> [WORK INSTRUCTION 1] Copy out the stretch of the listing below from the line containing "Based on the" through the line containing "Answer: approximately 270°", keeping every line word for word, and omit the pictures.

> [EXCERPT PROVIDED]
Start of Block

In the Slammer – A Day at Eastern State Penitentiary

Charles Dickens and I have something in common. Both of us visited Eastern State Penitentiary. Dickens would write in his travel journal, “In its intention I am well convinced that it is kind, humane, and meant for reformation; but I am persuaded that those who designed this system of Prison Discipline, and those benevolent gentleman who carry it into execution, do not know what it is that they are doing….I hold this slow and daily tampering with the mysteries of the brain to be immeasurably worse than any torture of the body; and because its ghastly signs and tokens are not so palpable to the eye,… and it extorts few cries that human ears can hear; therefore I the more denounce it, as a secret punishment in which slumbering humanity is not roused up to stay.” I encourage you to visit Eastern State and draw your own conclusions.

 

Charles Dickens' American Notes

Charles Dickens’ American Notes

 

My husband and I spent a Saturday afternoon touring Philadelphia’s historic prison. We last visited several years ago when wearing a hard hat and signing a waiver were required for admission. Today those measures are no longer necessary.

 

Looking into Cell

Looking into Cell

 

The guided tours were sold out the day we visited, but the audio tour narrated by Steve Buscemi was informative. When the initial tour was complete, we were able to explore the property on our own. There were other points of interest to find that also had a corresponding audio track.

End of Block

> [WORK INSTRUCTION 2] In the piece about Eastern State Penitentiary, who narrated the audio tour?

[Collection entries]
Start of Block

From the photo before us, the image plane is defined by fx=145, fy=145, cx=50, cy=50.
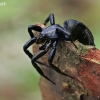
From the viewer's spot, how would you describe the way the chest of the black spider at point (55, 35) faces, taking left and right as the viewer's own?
facing to the left of the viewer
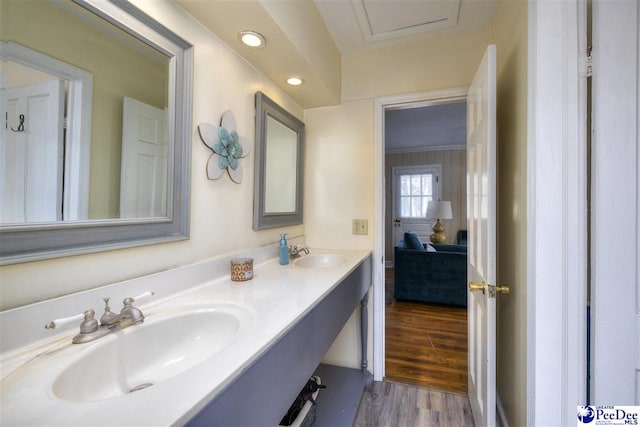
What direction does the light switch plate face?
toward the camera

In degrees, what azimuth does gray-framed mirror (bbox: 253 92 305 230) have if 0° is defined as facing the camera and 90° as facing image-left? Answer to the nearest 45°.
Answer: approximately 315°

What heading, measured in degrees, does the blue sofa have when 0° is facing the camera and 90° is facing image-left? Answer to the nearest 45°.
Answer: approximately 180°

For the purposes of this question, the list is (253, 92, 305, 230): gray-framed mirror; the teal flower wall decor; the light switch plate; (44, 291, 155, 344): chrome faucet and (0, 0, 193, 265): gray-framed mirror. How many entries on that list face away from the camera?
0

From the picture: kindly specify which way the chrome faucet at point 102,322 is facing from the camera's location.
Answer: facing the viewer and to the right of the viewer

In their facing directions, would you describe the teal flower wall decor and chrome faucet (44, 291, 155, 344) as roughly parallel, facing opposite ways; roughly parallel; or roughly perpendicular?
roughly parallel

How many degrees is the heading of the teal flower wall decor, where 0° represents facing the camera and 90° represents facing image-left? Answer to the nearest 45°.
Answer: approximately 315°

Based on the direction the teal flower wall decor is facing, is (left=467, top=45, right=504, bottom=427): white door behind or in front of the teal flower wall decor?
in front
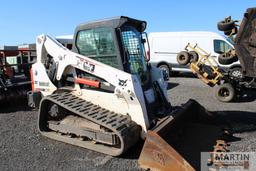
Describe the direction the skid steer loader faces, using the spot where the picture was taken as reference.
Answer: facing the viewer and to the right of the viewer

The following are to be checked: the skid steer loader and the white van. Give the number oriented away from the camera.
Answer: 0

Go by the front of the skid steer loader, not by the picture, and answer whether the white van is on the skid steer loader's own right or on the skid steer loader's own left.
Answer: on the skid steer loader's own left

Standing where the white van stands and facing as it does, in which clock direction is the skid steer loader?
The skid steer loader is roughly at 3 o'clock from the white van.

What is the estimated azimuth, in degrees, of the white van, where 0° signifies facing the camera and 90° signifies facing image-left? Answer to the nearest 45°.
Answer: approximately 270°
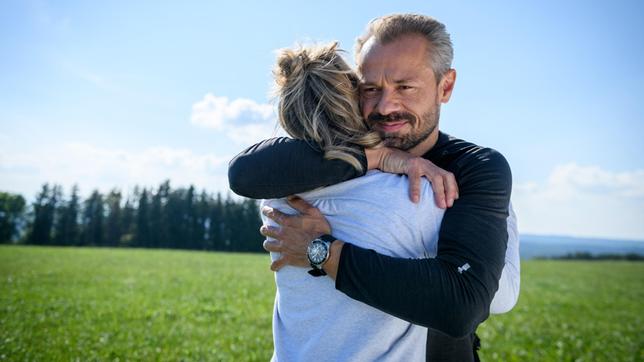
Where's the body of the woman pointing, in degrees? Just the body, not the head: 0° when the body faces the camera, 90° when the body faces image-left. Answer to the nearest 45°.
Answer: approximately 225°

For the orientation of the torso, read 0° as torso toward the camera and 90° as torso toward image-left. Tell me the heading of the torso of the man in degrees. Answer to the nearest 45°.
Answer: approximately 45°

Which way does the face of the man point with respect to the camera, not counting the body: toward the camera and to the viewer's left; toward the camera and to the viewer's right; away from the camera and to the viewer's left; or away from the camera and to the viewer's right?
toward the camera and to the viewer's left

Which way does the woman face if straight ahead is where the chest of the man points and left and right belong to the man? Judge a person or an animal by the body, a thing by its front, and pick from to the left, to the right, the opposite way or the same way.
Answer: the opposite way
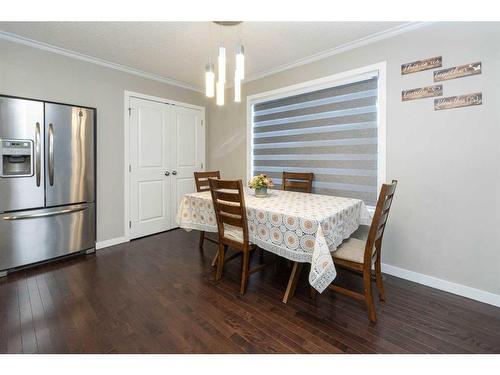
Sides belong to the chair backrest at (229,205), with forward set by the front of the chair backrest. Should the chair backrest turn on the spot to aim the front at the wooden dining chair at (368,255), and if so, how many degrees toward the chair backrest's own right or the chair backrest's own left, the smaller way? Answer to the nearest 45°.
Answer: approximately 90° to the chair backrest's own right

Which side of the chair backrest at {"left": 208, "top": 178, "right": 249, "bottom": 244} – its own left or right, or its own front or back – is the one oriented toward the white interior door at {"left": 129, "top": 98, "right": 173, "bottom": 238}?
left

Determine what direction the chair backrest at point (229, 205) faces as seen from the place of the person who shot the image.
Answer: facing away from the viewer and to the right of the viewer

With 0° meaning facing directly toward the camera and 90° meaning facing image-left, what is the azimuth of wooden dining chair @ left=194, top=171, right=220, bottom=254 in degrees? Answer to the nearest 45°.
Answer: approximately 315°

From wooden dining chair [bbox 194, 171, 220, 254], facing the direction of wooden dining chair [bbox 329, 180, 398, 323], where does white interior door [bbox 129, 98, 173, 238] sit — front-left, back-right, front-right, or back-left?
back-right
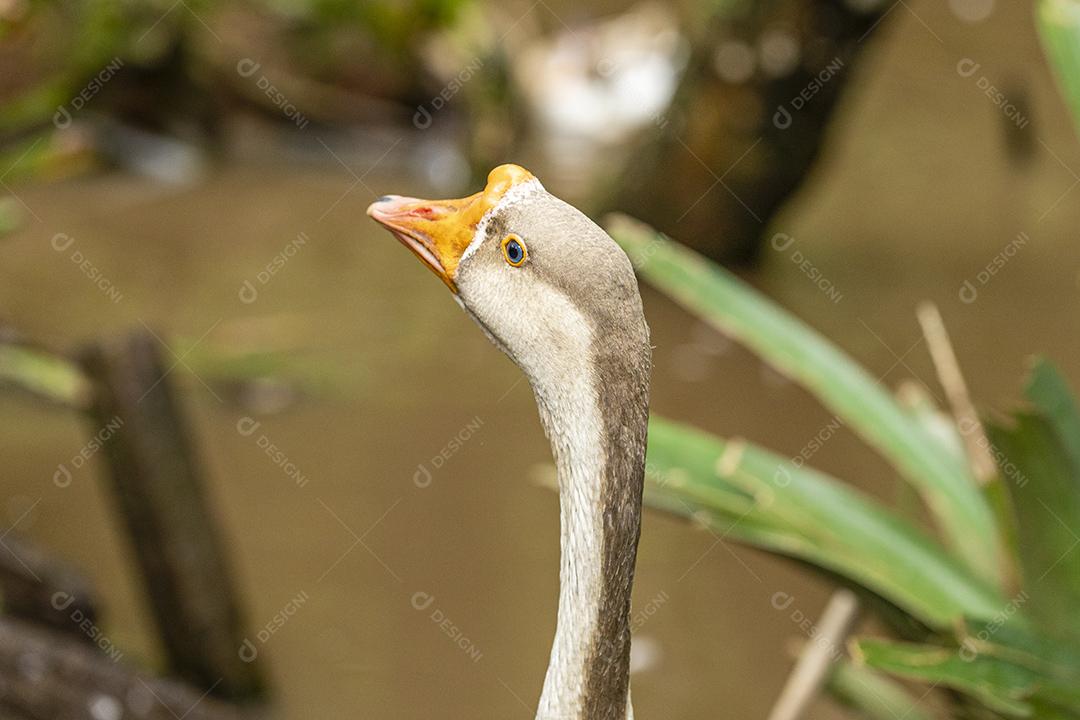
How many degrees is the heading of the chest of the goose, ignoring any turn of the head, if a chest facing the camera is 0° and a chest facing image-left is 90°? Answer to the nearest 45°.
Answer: approximately 90°

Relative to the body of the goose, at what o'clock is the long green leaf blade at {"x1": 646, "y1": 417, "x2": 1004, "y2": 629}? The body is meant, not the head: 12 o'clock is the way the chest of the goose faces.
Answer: The long green leaf blade is roughly at 4 o'clock from the goose.

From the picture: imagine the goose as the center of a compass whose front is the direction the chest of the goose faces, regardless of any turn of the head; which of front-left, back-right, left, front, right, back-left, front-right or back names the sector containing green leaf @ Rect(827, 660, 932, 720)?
back-right

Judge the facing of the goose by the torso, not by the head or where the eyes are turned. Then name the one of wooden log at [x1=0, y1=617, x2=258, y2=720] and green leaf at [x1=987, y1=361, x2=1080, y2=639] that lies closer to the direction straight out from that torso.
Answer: the wooden log
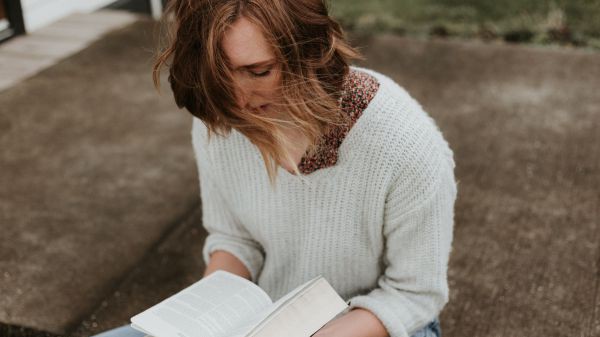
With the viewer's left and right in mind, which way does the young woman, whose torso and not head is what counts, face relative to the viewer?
facing the viewer and to the left of the viewer

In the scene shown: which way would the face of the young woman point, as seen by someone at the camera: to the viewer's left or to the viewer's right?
to the viewer's left
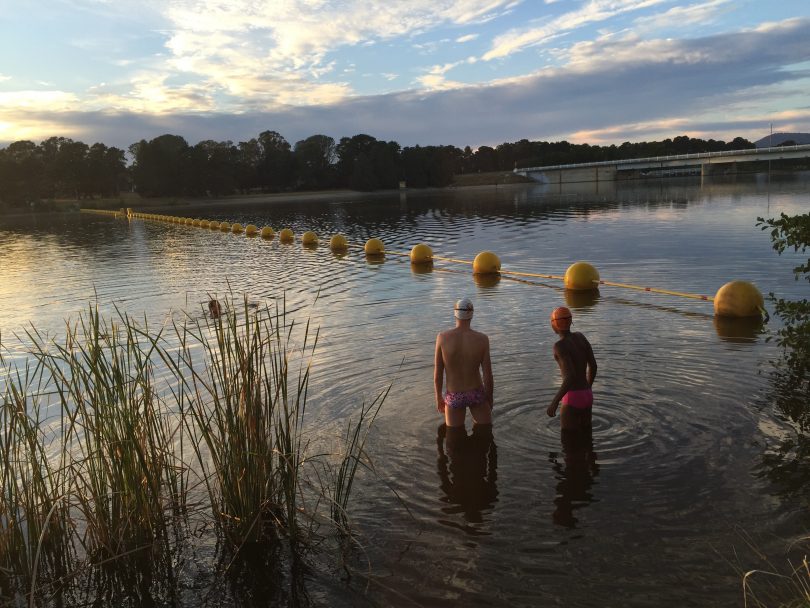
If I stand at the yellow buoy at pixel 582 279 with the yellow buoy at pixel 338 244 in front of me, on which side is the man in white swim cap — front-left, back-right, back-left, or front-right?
back-left

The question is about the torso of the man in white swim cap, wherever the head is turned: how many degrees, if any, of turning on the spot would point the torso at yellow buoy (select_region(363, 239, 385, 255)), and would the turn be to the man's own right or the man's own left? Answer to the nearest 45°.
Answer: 0° — they already face it

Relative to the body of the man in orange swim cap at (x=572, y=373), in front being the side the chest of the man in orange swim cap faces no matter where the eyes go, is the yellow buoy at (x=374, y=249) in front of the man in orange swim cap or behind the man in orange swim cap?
in front

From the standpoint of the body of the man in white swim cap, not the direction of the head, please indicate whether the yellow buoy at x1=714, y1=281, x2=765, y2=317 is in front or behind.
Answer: in front

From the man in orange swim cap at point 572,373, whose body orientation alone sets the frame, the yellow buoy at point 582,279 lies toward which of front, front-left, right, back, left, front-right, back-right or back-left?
front-right

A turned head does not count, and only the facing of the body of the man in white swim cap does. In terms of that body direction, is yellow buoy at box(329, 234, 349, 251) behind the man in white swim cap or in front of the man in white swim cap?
in front

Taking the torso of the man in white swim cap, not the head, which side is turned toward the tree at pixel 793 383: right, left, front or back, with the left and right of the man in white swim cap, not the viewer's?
right

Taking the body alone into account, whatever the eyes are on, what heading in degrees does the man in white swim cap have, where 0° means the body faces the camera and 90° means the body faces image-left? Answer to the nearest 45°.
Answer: approximately 180°

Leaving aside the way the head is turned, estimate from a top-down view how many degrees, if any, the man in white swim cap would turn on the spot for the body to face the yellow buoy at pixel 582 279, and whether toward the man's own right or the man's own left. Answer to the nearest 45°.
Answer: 0° — they already face it

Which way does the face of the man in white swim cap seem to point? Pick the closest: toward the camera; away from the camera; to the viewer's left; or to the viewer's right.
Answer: away from the camera

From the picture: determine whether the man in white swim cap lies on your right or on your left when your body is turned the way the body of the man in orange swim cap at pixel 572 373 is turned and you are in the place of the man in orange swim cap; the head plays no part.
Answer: on your left

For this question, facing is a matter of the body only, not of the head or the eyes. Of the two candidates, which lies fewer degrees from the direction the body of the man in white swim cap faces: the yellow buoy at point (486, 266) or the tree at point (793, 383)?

End of Block

> [WRITTEN REPLY 1]
Based on the direction the teal flower wall decor is facing, is (left=467, top=45, right=504, bottom=427): white door behind or in front of the teal flower wall decor?
in front
Describe the direction the skid steer loader faces, using the spot where the picture was taken as reference.
Answer: facing the viewer and to the right of the viewer

The following are to be checked: the skid steer loader and the white van. Give the number oriented away from the camera.
Answer: 0

Go by the front of the skid steer loader, not by the picture, and answer whether the white van is on the skid steer loader's own right or on the skid steer loader's own left.
Answer: on the skid steer loader's own left

Standing where the white van stands and facing as it does, in which clock direction is the skid steer loader?
The skid steer loader is roughly at 3 o'clock from the white van.

What is the estimated azimuth, in degrees, of the white van, where 0° signifies facing the camera and 90° signifies facing image-left? Answer to the nearest 45°.
Answer: approximately 270°

> [WRITTEN REPLY 2] Steve Buscemi